7. Compliance with Export Restrictions. Buyer acknowledges that the CAMAG is the sole distributor for CAMAG instruments in the United States and Canada only and that no instrument may be
purchased from CAMAG with the intention of exporting said instrument to another country.
8. Returned Goods. Buyer may not cancel any order without CAMAG’s written consent. No products shipped under this contract may be returned without the express prior written authorization of
CAMAG and all products must be returned with CAMAG’s approved Product Return Authorization form. Title to the returned products shall pass to CAMAG upon delivery of the products to
CAMAG’s facilities. The products shall be returned in their original containers with the original CAMAG label affixed and unaltered in form and content. All product returns are subject to a
restocking charge. No returns will be authorized after 120 days following shipment to Buyer. Products subject to FDA or other governmental regulation and/or cGMP processing requirements are
not eligible for cancellation or return.
9. Governing Law and Arbitration. This contract shall be governed by and construed in accordance with the laws (other than those relating to conflict of laws questions) of the State of North
Carolina. Any and all disputes or controversies arising under, out of or in connection with this contract or the sale or performance of the products or services, except for collection matters, shall be
resolved by final and binding arbitration in Wilmington, NC under the rules of the American Arbitration Association then obtaining. The arbitrators shall have no power to add to, subtract from or
modify any of the terms or conditions of this contract. Any award rendered in such arbitration may be enforced by either party in either the courts of the State of North Carolina or in the United
States District Court for the State of North Carolina, to whose jurisdiction for such purposes CAMAG and Buyer each hereby irrevocably consents and submits.
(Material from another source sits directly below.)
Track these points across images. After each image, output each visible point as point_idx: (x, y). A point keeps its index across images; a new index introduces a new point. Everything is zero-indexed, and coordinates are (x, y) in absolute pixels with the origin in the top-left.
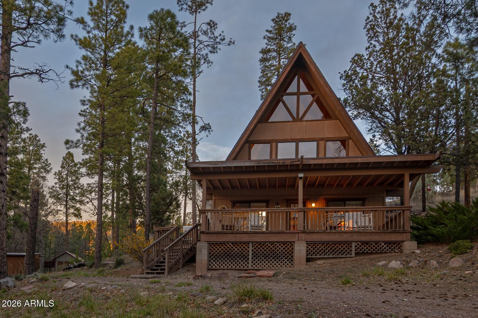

10. Force Majeure. Neither party hereto shall be in default in the performance of its obligations hereunder (other than its obligation to make any payment of money hereunder), or be liable in
damages or otherwise for any failure or delay in performance which is due to causes beyond its reasonable control. Either party affected by such an event shall promptly give notice to the other,
stating the nature of the event, its anticipated duration and action being taken to avoid or minimize its effect. Neither party hereto shall be required to grant any demand or request to bring to an end
any strike or other concerted act of workmen. If, at Buyer’s request or for any reason for which Buyer is responsible, the production or shipment of products is delayed, CAMAG may immediately
invoice Buyer for the products produced, and costs and expenses incurred up to the time of the delay.
11. Publicity and Proprietary Rights. CAMAG, or its affiliates, is the owners of certain proprietary brand names, trademarks, trade names, logos and other intellectual property. Except as otherwise
expressly permitted by CAMAG, no use of CAMAG’s or its affiliates’ brand names, trademarks, trade names, logos or other intellectual property is permitted, nor the adoption, use or registration of
any words, phrases or symbols so nearly resembling any of CAMAG's or its affiliates’ brand names, trademarks, trade names, logos or other intellectual property as to be likely to lead to confusion
or uncertainty, or to impair or infringe the same in any manner, or to imply any endorsement by CAMAG of another entity’s products or services. Any marketing, promotion or other publicity
material, whether written or in electronic form, that refers to CAMAG, its affiliates, their products, or to these Terms and Conditions of Sale must be approved by CAMAG prior to its use or release.